**The task**. Retype the listing found below exactly, but leave out each picture.

====================

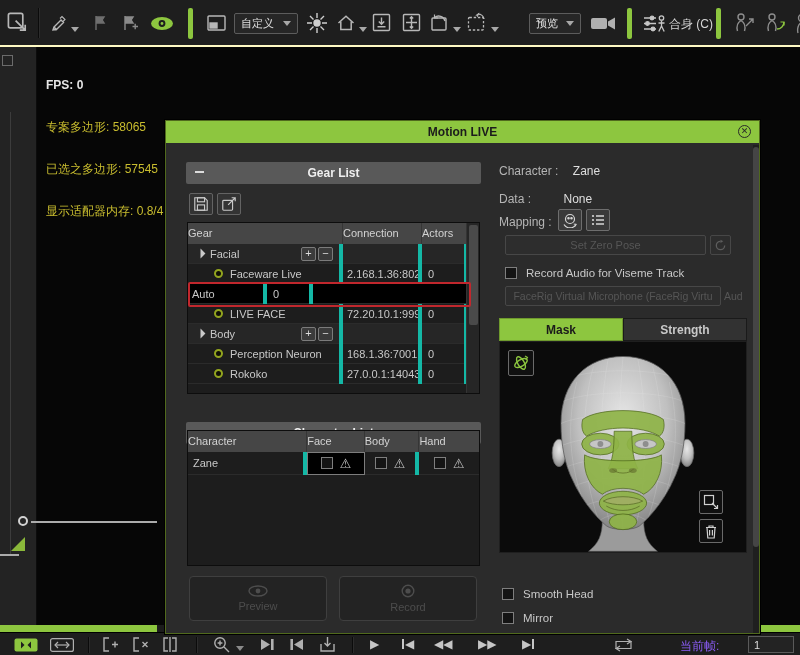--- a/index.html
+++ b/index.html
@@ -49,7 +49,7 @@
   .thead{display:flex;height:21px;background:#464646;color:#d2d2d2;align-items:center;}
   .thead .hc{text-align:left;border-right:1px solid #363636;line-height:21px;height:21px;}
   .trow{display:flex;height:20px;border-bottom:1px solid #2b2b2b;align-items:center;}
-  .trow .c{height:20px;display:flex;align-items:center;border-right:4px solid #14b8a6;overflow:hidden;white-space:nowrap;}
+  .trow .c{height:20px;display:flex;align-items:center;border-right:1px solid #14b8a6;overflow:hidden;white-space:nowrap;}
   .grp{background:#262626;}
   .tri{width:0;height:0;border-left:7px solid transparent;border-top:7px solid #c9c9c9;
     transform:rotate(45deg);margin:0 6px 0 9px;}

====================

**Answer box**.
--- a/index.html
+++ b/index.html
@@ -49,7 +49,7 @@
   .thead{display:flex;height:21px;background:#464646;color:#d2d2d2;align-items:center;}
   .thead .hc{text-align:left;border-right:1px solid #363636;line-height:21px;height:21px;}
   .trow{display:flex;height:20px;border-bottom:1px solid #2b2b2b;align-items:center;}
-  .trow .c{height:20px;display:flex;align-items:center;border-right:4px solid #14b8a6;overflow:hidden;white-space:nowrap;}
+  .trow .c{height:20px;display:flex;align-items:center;border-right:1px solid #14b8a6;overflow:hidden;white-space:nowrap;}
   .grp{background:#262626;}
   .tri{width:0;height:0;border-left:7px solid transparent;border-top:7px solid #c9c9c9;
     transform:rotate(45deg);margin:0 6px 0 9px;}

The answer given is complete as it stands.